(Collected data)
^^^^^^^^

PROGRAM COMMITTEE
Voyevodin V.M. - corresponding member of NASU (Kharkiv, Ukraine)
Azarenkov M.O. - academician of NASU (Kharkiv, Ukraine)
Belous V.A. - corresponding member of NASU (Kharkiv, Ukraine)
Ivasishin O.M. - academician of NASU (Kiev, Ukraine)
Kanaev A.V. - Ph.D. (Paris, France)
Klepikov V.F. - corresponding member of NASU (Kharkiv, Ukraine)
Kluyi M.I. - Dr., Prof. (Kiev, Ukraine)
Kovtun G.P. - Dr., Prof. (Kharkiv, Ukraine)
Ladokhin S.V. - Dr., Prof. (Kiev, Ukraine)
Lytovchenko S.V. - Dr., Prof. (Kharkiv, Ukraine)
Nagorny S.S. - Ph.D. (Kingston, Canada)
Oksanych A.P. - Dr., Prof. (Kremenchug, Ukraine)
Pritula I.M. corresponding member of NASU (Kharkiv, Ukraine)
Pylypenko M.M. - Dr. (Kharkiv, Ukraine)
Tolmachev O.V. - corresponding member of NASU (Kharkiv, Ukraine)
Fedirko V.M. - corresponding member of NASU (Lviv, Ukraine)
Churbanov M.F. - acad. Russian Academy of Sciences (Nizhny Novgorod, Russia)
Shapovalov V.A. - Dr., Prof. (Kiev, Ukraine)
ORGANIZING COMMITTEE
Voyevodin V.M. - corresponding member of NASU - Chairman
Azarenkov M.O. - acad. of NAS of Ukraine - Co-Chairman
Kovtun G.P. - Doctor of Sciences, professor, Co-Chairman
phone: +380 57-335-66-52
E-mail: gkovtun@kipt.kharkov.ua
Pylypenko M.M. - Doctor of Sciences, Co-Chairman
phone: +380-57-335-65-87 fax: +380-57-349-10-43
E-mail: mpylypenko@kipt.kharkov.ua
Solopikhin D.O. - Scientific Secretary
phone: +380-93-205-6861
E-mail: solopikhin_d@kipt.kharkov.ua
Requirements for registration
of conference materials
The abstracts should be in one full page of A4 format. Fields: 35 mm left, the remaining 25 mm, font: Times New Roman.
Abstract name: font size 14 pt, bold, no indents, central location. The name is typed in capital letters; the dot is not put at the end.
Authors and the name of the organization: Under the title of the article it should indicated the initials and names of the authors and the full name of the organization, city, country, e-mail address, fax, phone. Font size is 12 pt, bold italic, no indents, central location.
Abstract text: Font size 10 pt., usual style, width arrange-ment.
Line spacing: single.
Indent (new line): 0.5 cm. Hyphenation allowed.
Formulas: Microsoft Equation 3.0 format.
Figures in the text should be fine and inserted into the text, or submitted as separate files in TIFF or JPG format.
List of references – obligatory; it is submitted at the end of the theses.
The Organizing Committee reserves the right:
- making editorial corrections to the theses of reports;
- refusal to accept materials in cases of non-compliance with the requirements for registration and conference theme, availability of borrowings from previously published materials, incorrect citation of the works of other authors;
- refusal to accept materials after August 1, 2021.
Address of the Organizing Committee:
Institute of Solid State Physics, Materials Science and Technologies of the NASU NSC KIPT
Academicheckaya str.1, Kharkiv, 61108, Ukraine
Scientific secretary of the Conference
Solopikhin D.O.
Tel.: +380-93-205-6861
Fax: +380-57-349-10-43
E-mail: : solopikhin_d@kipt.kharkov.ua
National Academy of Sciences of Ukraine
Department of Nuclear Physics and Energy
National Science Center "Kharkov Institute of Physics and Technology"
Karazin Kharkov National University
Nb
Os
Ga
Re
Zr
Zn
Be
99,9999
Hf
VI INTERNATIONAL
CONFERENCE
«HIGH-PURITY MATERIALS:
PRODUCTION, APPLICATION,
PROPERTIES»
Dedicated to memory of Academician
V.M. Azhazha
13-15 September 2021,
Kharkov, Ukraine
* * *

^^^^^^^^

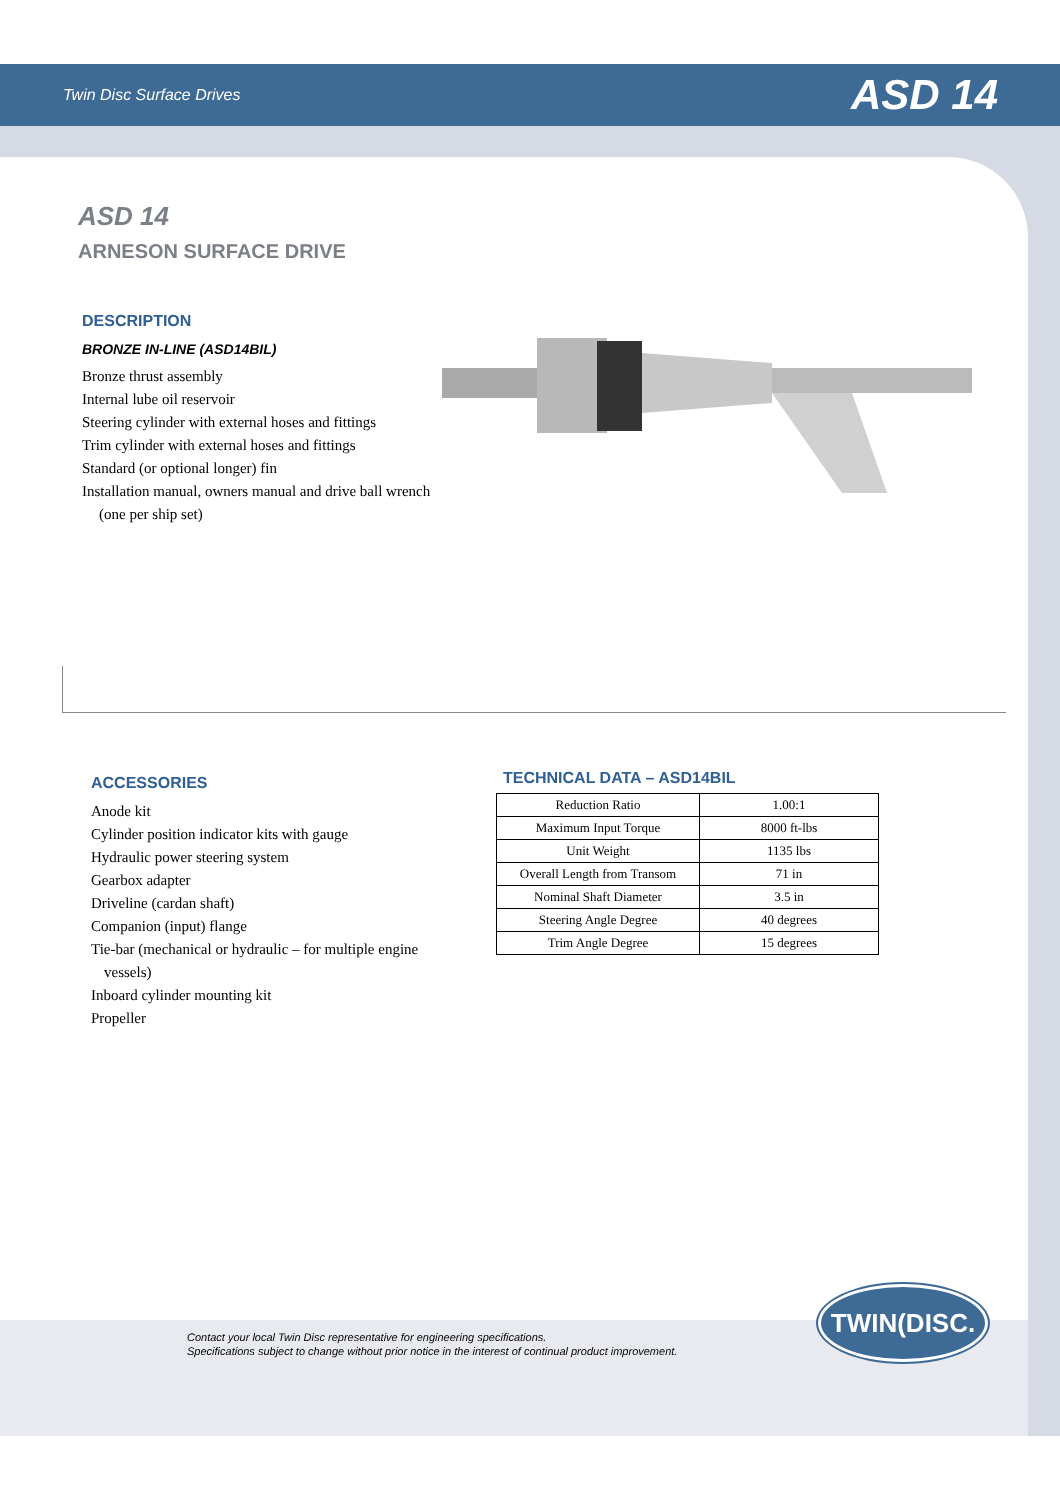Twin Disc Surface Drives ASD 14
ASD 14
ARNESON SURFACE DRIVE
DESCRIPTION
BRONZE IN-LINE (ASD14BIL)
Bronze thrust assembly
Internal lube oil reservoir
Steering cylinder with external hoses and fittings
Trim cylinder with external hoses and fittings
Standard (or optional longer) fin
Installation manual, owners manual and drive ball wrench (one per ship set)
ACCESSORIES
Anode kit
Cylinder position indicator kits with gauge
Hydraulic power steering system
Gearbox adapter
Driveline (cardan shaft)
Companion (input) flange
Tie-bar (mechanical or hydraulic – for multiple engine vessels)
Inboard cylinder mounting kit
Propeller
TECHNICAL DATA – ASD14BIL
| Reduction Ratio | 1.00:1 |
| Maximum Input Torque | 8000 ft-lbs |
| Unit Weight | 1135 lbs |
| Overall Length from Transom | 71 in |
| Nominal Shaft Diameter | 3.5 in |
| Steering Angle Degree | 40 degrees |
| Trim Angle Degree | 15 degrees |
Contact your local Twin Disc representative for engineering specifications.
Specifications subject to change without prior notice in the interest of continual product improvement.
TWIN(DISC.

^^^^^^^^

• [TASK REQUIREMENTS]
Among the records above, a stretch begins at the line containing "PROGRAM COMMITTEE" and ends at the line containing "The abstracts should". Restate that stretch word for word, and nothing else.

• [WRITTEN REPLY]
PROGRAM COMMITTEE
Voyevodin V.M. - corresponding member of NASU (Kharkiv, Ukraine)
Azarenkov M.O. - academician of NASU (Kharkiv, Ukraine)
Belous V.A. - corresponding member of NASU (Kharkiv, Ukraine)
Ivasishin O.M. - academician of NASU (Kiev, Ukraine)
Kanaev A.V. - Ph.D. (Paris, France)
Klepikov V.F. - corresponding member of NASU (Kharkiv, Ukraine)
Kluyi M.I. - Dr., Prof. (Kiev, Ukraine)
Kovtun G.P. - Dr., Prof. (Kharkiv, Ukraine)
Ladokhin S.V. - Dr., Prof. (Kiev, Ukraine)
Lytovchenko S.V. - Dr., Prof. (Kharkiv, Ukraine)
Nagorny S.S. - Ph.D. (Kingston, Canada)
Oksanych A.P. - Dr., Prof. (Kremenchug, Ukraine)
Pritula I.M. corresponding member of NASU (Kharkiv, Ukraine)
Pylypenko M.M. - Dr. (Kharkiv, Ukraine)
Tolmachev O.V. - corresponding member of NASU (Kharkiv, Ukraine)
Fedirko V.M. - corresponding member of NASU (Lviv, Ukraine)
Churbanov M.F. - acad. Russian Academy of Sciences (Nizhny Novgorod, Russia)
Shapovalov V.A. - Dr., Prof. (Kiev, Ukraine)
ORGANIZING COMMITTEE
Voyevodin V.M. - corresponding member of NASU - Chairman
Azarenkov M.O. - acad. of NAS of Ukraine - Co-Chairman
Kovtun G.P. - Doctor of Sciences, professor, Co-Chairman
phone: +380 57-335-66-52
E-mail: gkovtun@kipt.kharkov.ua
Pylypenko M.M. - Doctor of Sciences, Co-Chairman
phone: +380-57-335-65-87 fax: +380-57-349-10-43
E-mail: mpylypenko@kipt.kharkov.ua
Solopikhin D.O. - Scientific Secretary
phone: +380-93-205-6861
E-mail: solopikhin_d@kipt.kharkov.ua
Requirements for registration
of conference materials
The abstracts should be in one full page of A4 format. Fields: 35 mm left, the remaining 25 mm, font: Times New Roman.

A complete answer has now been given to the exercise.